/pub-liakonimodirshanechi2021-NC

Code for the publication V. Liakoni*, A. Modirshanechi*, W. Gerstner, J. Brea, Neural Computation, 2021

Primary LanguageJuliaMIT LicenseMIT

DOI

This is the (julia) code for the publication:

V. Liakoni *, A. Modirshanechi *, J. Brea, and W. Gerstner Learning in Volatile Environments with the Bayes Factor Surprise, Neural Computation 33, 269–340 (2021)

* V.L. and A.M. made equal contribution to this article.

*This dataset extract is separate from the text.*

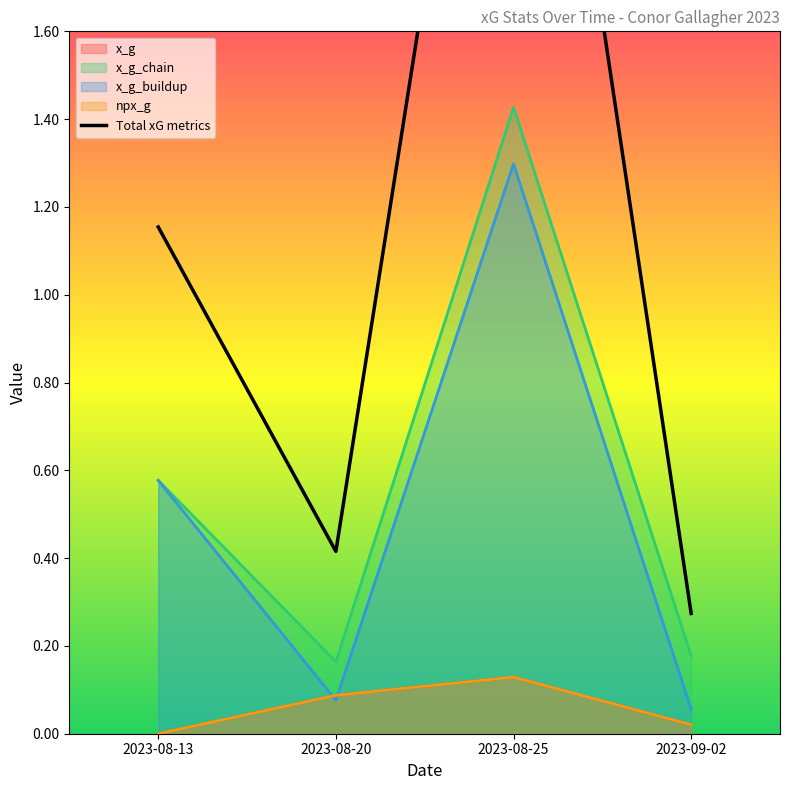

What is the difference between the second highest and minimum values in the x_g series?

0.1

Contact: vasiliki.liakoni@epfl.ch, alireza.modirshanechi@epfl.ch

Installation

Dependencies:

  • Mac or Linux
  • Julia (1.2)

Navigate into the NonstationaryModelLearning/src folder.
Open a julia terminal, press "]" to enter the package management mode and type

(v1.2) pkg> activate ..
(NonstationaryModelLearning) pkg> instantiate

All (julia) packages and dependencies will be installed automatically within this environment.

Usage

julia> using NonstationaryModelLearning

To run the main simulations of the paper, type

julia> NonstationaryModelLearning.runner_compare()

Note that the simulations would take long, so the settings are different from the ones used in the paper.
Uncomment the marked lines in the run_comparisons.jl file to replicate the paper's simulations.
Parameters of the environments and of the learning algorithms can also be changed in the same file.

Otherwise, a good place to start with the learning algorithms and the environments is the examples.jl file.

The naming convention of the algorithms are same as used in the paper,
apart from the Categorical task (section 2.3.2) which is called "Multinomial" in the code.

Code

  • gaussiantask: environment, learning algorithms and optimization functions for the Gaussian estimation task (section 2.3.1)
  • multinomialtask: environment, learning algorithms and optimization functions for the Categorical estimation task (section 2.3.2)
  • processandplot: results processing and plotting utilities.
  • experiment: simulations for experimental predictions (section 2.4)
  • parameterDicts: dictionaries with the optimized parameter values for different environments.
    Please refer to src/readme.txt for more information.

Data and Figures

  • doc/data_final: final results used for the paper's figures.
    There are some differences in naming conventions there, and we did not change them so that results are "as is" at publication time. Please refer to doc/data_final/readme.txt for more information.
  • doc/figs: latex source code to reproduce the paper's figures.